Thus far, the Afrodita Ransomware campaign is limiting attacks to Croatia-based business entities in indeterminate industries. The means is through e-mail phishing lures that convey Excel spreadsheets mimicking invoices, with appropriate linguistics and formatting for the targets. Although the recipient has to activate the additional, macro-based content inside the file, once they do so, the Afrodita Ransomware gets its installation.

For the Afrodita Ransomware, while malware researchers find few oddities in it, the Trojan conveys attacks that aren't too different from those of a Scarab Ransomware or STOP Ransomware variant. It encrypts media such as images and documents, changes their extension into references of its name (a Spanish version of the Greek goddess of love, Aphrodite) and leaves both graphical and textual ransom notes. It also adheres to the popular means of organizing ransoms this year: using a TOR website for anonymity and organization, even going so far as to call its service a user-friendly 'chat room.'

Teaching the Afrodita Ransomware All About Tough Love

The Afrodita Ransomware's tactic depends on its guile in fooling workers into enabling content that should be readily-discernible as unsafe. Only outdated versions of Microsoft Office software will load macros without requiring an additional prompt. Even users who aren't aware of the dangers of macro-based content can protect themselves by scanning the download with an appropriate security product before opening it.

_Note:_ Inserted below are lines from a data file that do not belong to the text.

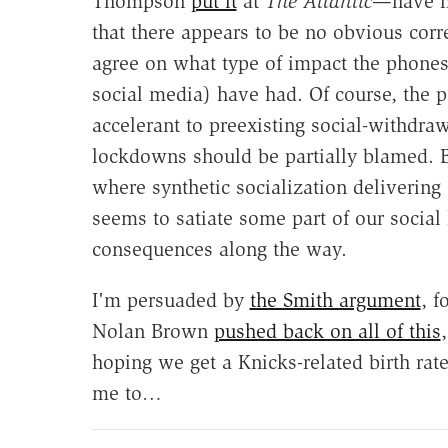
Thompson
put it
at
The Atlantic
—have ha
that there appears to be no obvious corr
agree on what type of impact the phones 
social media) have had. Of course, the 
accelerant to preexisting social-withdr
lockdowns should be partially blamed. B
where synthetic socialization delivering
seems to satiate some part of our social
consequences along the way.
I'm persuaded by
the Smith argument
, f
Nolan Brown
pushed back on all of this
hoping we get a Knicks-related birth ra
me to…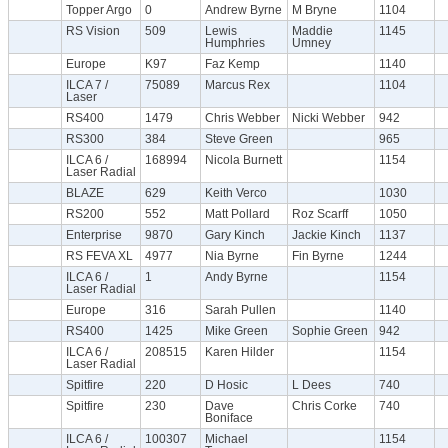
Topper Argo
0
Andrew Byrne
M Bryne
1104
RS Vision
509
Lewis
Maddie
1145
Humphries
Umney
Europe
K97
Faz Kemp
1140
ILCA 7 /
75089
Marcus Rex
1104
Laser
RS400
1479
Chris Webber
Nicki Webber
942
RS300
384
Steve Green
965
ILCA 6 /
168994
Nicola Burnett
1154
Laser Radial
BLAZE
629
Keith Verco
1030
RS200
552
Matt Pollard
Roz Scarff
1050
Enterprise
9870
Gary Kinch
Jackie Kinch
1137
RS FEVA XL
4977
Nia Byrne
Fin Byrne
1244
ILCA 6 /
1
Andy Byrne
1154
Laser Radial
Europe
316
Sarah Pullen
1140
RS400
1425
Mike Green
Sophie Green
942
ILCA 6 /
208515
Karen Hilder
1154
Laser Radial
Spitfire
220
D Hosic
L Dees
740
Spitfire
230
Dave
Chris Corke
740
Boniface
ILCA 6 /
100307
Michael
1154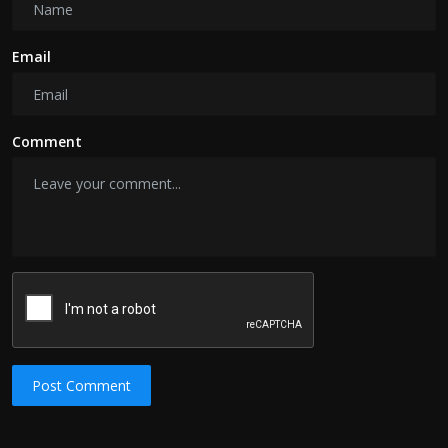
Email
Comment
Post Comment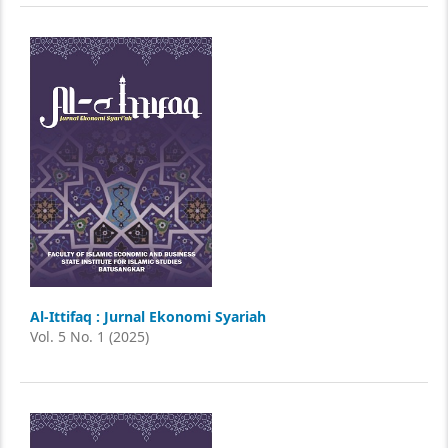
Al-Ittifaq : Jurnal Ekonomi Syariah
Vol. 5 No. 1 (2025)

Because the Afrodita Ransomware isn't an apparent relative of any known, file-locker Trojan, malware researchers can't confirm whether it could be decryptable for free. However, most Trojans of this classification avoid non-secure locking routines. Thus, emphasize is always on the possession and appropriate protection of a backup that can keep your media safe from being encrypted or erased. In rare cases, using advanced recovery software also can be of use.

At a bare minimum, reputable Windows anti-malware solutions should catch and remove the Afrodita Ransomware, as well as the embedded Trojan that's serving as its loader.

With Greek mythology, a Spanish name, and Croatian victims, the Afrodita Ransomware is a Trojan of complex cultural influences. Encryption and extortion are, unfortunately, concepts that travel from nation to nation as quickly and efficiently as any e-mail.